Ci vuole un bel coraggio ad essere cristiani. Professarsi cattolici comporta sempre un rischio. La testimonianza cristiana espone ad una assunzione di responsabilità, che sempre più spesso mostra il suo lato più affannato e incoerente. Nei Paesi liberi, come l’Italia, dove la radice culturale è improntata sulla cristianità, il battesimo è un fatto naturale e quasi spontaneo. Si può andare a messa, frequentare i gruppi parrocchiali, fare il segno della croce prima di inziare a mangiare, pregare il rosario, parlare di Dio in pubblico. Tutto questo liberamente, senza subire condanne. Eppure ci si vergogna di testimoniare la propria fede. Si teme di essere giudicati in un certo modo. Quanta ammirazione, invece, per la dimensione meditativa del buddhismo, per le espressioni di fede più esotiche e lontane, o per quel fare deciso che esprimono i musulmani con la loro preghiera in qualsiasi luogo.

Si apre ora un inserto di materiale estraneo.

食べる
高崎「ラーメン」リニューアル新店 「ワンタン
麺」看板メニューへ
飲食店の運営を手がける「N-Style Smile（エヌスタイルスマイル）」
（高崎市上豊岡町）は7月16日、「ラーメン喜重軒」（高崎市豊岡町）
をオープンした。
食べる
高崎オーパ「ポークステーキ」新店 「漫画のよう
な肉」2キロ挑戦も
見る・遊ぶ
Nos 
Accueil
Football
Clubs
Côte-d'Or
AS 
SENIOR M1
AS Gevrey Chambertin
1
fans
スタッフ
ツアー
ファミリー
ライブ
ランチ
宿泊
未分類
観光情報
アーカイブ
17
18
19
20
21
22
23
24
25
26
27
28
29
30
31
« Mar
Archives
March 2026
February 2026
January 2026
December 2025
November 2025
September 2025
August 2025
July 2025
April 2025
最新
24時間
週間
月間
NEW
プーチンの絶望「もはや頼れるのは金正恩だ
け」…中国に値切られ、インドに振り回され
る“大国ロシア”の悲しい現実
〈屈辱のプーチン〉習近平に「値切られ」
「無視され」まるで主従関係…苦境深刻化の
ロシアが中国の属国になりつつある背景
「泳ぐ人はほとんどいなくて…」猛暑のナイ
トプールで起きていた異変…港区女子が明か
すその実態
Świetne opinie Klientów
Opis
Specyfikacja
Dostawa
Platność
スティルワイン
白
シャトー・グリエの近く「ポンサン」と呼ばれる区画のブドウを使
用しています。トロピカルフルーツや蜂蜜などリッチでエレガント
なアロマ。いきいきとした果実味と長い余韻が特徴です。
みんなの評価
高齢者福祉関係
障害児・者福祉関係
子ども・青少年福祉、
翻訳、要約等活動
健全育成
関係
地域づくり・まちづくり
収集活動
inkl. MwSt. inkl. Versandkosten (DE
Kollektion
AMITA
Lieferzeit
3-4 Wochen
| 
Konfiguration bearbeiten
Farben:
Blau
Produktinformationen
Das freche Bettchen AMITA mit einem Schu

La libertà fa pensare che tutto sia scontato. Quanti, in altre parti del mondo, sarebbero felici di gridare la loro fede cristiana. In Iraq, in Sudan e in tantissimi altri Paesi del mondo, a pesare sulla testa dei cristiani è la condanna a morte, altro che pregiudizio, altro che vergogna. Lì essere cristiani è proibito e le condanne si affrontano. Il caso Meriam ce lo dimostra. Non ha rinnegato Cristo nememno davanti alla condanna a morte. Poteva convertirsi all’islam per salvare la sua vita, ma la sua fede non è stata barattabile.
In Iraq gli islamisti marcano le case dei cristiani con il simbolo ن che corrisponde alla lettera latina “N”, iniziale di Nazareno, come i nazisti fecero negli anni Trenta dipingendo la stella di David sulle vetrine degli ebrei. I cristiani iracheni vengono perseguitati nella totale indifferenza del mondo. Non c’è scelta: conversione, fuga, o morte.
Venerdì 25 luglio si terrà una giornata di preghiera e digiuno per i fratelli cristiani perseguitati per la loro fede. I cristiani di tutto il mondo sono chiamati a mostrare il simbolo ن nelle reti sociali.